WHAT YOU NEED TO DO » In the material below, find all lines with the string "when" and copy them.

DATA EXCERPTS »

________

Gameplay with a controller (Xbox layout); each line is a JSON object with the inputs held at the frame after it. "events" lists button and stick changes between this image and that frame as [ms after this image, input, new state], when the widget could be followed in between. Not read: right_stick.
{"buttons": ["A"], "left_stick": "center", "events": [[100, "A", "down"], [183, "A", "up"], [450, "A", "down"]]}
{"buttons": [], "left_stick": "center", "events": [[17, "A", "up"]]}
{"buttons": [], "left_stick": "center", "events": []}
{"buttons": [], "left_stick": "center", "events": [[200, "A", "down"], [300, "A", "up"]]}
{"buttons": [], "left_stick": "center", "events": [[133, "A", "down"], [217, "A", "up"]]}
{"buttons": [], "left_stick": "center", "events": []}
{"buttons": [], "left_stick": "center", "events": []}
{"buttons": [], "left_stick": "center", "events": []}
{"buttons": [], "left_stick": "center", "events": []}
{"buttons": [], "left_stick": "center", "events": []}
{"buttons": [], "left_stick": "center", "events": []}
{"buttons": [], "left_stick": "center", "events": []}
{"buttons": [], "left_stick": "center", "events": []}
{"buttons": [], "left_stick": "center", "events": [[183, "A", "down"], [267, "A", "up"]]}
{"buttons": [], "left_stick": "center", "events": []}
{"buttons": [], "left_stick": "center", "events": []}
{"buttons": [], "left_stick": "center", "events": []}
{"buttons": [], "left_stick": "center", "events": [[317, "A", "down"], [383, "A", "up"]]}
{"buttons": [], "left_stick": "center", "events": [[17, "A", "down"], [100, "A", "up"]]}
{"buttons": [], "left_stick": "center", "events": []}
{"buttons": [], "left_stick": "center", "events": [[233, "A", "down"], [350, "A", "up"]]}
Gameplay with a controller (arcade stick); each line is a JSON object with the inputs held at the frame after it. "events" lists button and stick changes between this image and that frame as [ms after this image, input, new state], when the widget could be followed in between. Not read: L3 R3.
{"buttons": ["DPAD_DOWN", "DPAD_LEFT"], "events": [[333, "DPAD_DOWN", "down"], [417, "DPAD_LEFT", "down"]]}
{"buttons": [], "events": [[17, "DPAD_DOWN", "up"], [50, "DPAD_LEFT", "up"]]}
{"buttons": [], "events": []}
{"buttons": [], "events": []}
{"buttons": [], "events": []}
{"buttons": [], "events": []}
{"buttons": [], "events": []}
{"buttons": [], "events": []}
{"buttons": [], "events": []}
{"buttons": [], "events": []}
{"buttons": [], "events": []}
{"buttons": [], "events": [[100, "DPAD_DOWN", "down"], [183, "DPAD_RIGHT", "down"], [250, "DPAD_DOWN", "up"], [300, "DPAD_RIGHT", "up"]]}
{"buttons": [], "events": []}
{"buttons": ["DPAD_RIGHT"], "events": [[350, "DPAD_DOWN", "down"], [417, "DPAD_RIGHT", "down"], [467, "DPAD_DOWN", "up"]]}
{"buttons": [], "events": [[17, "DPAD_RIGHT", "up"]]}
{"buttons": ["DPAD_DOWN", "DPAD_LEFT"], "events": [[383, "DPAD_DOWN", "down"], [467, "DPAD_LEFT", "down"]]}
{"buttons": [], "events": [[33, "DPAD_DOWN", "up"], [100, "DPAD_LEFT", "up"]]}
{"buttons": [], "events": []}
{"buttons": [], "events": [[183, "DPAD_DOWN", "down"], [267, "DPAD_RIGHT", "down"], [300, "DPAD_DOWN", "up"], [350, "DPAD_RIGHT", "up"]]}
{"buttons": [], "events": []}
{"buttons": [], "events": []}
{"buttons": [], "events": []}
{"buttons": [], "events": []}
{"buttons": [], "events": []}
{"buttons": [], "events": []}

________

COMPLETED TASK »
Gameplay with a controller (Xbox layout); each line is a JSON object with the inputs held at the frame after it. "events" lists button and stick changes between this image and that frame as [ms after this image, input, new state], when the widget could be followed in between. Not read: right_stick.
Gameplay with a controller (arcade stick); each line is a JSON object with the inputs held at the frame after it. "events" lists button and stick changes between this image and that frame as [ms after this image, input, new state], when the widget could be followed in between. Not read: L3 R3.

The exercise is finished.